他苦笑了一聲:「你害怕得沒錯,我是很可怕,可能我骨子裡就帶著那種惡。」
「我不是害怕你!」斯江緊緊抱住景生,渾身發冷,「我不許你這麼說,不許你這麼想!想都不許想!你是因為我才那麼生氣的,你沒有!你不是!你像大舅媽像舅舅!我沒有怕你,你什麼樣子我都喜歡,你別這麼說——」
斯江泣不成聲,景生剛才的每一句話都像刀子,她受不了,他是不是一直都有這種恐懼,她竟然不知道他有這種恐懼,還往他心上插了最鋒利的一把刀。
景生招了招手,一輛差頭穩穩地停在了他們面前。
那夜回到萬春街,景生進了亭子間就再也沒出來。第二天一早,斯江六點鐘被鬧鐘鬧醒,發現景生已經走了。
——
後來斯江問過斯南。
「如果你喜歡的人,很喜歡很喜歡的那種,萬一他殺了人,真的殺了人,你怕不怕?你會怎麼辦?」
問題實在問得很幼稚,但斯江迫切地需要一個聽眾。
斯南頭一歪:「幫他埋屍體唄,我很能挖坑的。」
「他殺了人!」
「那又怎麼樣?他對我好就行了。」斯南又道,「他要不對我好,我就舉報他讓他坐牢,嘻嘻。」
斯江無語。
如果,假如有如果,她當時也像斯南這麼回答,景生會不會好受很多?
世界上沒有如果。
第300章
三月的第一個禮拜天是驚蟄,下午兩點有場徐匯校區和閔行校區的足球友誼賽,景生本來請了假不參加的,臨到周六下午突然改了主意。沒想到掛完電話後,時間突然好像減緩了流動速度,每個小時都變得很難熬,他在回和不回之間不停地反覆搖擺,晚上在自修室熬到九點,又去操場跑了二十圈才回寢室。舍友說他家裡來過三次電話,景生道了聲謝,端起臉盆去水房洗澡。

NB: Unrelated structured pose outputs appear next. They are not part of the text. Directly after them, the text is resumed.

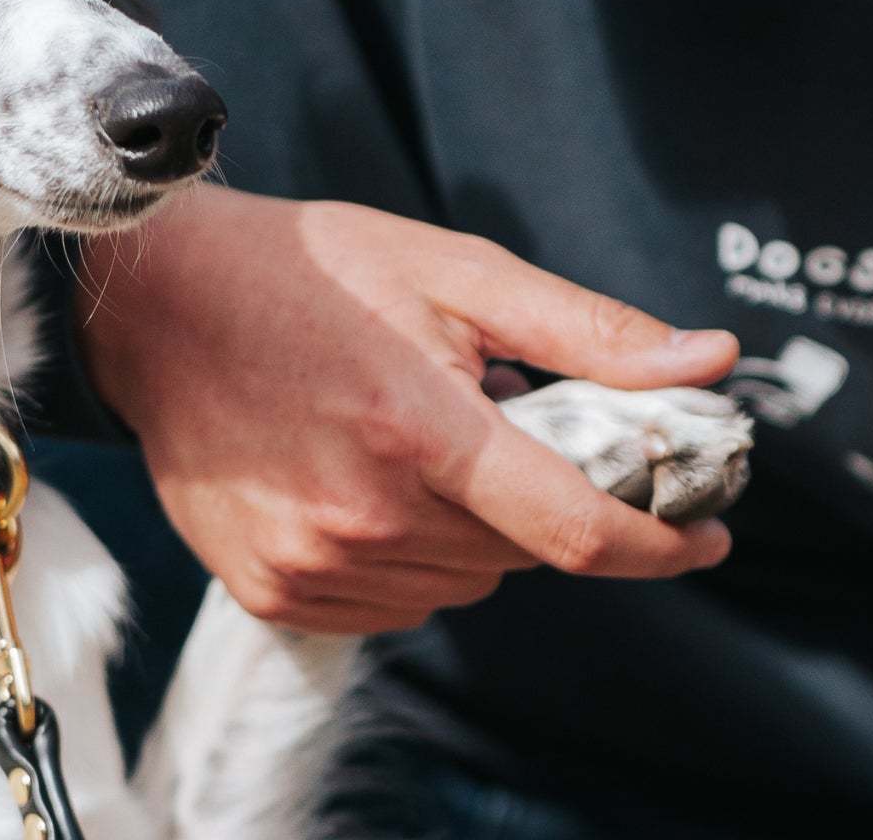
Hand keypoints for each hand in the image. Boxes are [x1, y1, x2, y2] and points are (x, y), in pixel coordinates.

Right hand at [74, 188, 738, 634]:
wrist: (161, 301)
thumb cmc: (312, 271)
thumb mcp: (456, 270)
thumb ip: (586, 328)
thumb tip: (708, 360)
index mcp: (419, 428)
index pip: (577, 530)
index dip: (664, 544)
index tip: (711, 536)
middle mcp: (364, 514)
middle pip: (521, 552)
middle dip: (541, 496)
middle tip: (502, 420)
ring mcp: (311, 564)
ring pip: (461, 582)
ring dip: (473, 527)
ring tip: (418, 436)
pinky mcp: (271, 590)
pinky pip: (393, 603)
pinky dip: (409, 555)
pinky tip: (370, 479)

早春乍暖還寒,冷水沖在身上,激起一層密密的雞皮疙瘩。誰會打三次電話來?肯定是斯江。景生仰起頭閉上眼,任由噴淋頭的水飛流直下拍在臉上。他其實也怕,他怕斯江怕他。那夜斯江撲上來拉住他的時候,眼裡有恐懼,帶著距離感的恐懼。那種恐懼,很容易會變成排斥和憎厭。
景生低下頭,下死力搓揉著自己的臂膀,手臂上滿是紅痕。
壓抑的嘶吼聲中,拳頭帶著水花擊打在牆上,一下,兩下,三下,最後十指張開,無力地撐住了他微微顫抖的軀體,還帶著舊傷的手背又滲出了血,慘白的日光燈下,鮮紅的血跡順著水流在白色瓷磚上迅速變淡,消失無痕。